Question

As a box slides down a ramp, friction does 23.0 joules of work. At the bottom of the ramp, the box has 3.8 joules of kinetic energy and is traveling at 2.8 m/sec. How high is the ramp?

Answer 1

Answer:

The high of the ramp is 2.81[m]

Explanation:

This is a problem where it applies energy conservation, that is part of the potential energy as it descends the block is transformed into kinetic energy.

If the bottom of the ramp is taken as a potential energy reference point, this point will have a potential energy value equal to zero.

We can find the mass of the box using the kinetic energy and the speed of the box at the bottom of the ramp.

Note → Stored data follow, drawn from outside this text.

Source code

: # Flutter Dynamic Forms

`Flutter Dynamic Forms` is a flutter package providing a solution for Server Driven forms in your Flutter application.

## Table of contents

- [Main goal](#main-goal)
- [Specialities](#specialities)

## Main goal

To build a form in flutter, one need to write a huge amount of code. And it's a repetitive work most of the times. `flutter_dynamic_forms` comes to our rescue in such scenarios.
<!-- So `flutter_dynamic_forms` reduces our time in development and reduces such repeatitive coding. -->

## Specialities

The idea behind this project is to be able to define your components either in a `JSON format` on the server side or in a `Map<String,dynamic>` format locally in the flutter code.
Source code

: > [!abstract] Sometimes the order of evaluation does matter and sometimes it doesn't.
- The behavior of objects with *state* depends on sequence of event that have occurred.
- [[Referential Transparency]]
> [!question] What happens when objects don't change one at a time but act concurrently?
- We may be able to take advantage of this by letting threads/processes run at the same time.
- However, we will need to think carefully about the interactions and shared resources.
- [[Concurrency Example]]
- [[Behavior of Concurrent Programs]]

$E_{k}=0.5*m*v^{2}\\\\where:\\E_{k}=3.8[J]\\v = 2.8[m/s]\\m=\frac{E_{k}}{0.5*v^{2} } \\m=\frac{3.8}{0.5*2.8^{2} } \\m=0.969[kg]$

Now applying the energy conservation theorem which tells us that the initial kinetic energy plus the work done and the potential energy is equal to the final kinetic energy of the body, we propose the following equation.

$E_{p}+W_{f}=E_{k}\\where:\\E_{p}= potential energy [J]\\W_{f}=23[J]\\E_{k}=3.8[J]$

And therefore

$m*g*h + W_{f}=3.8\\ 0.969*9.81*h - 23= 3.8\\h = \frac{23+3.8}{0.969*9.81}\\ h = 2.81[m]$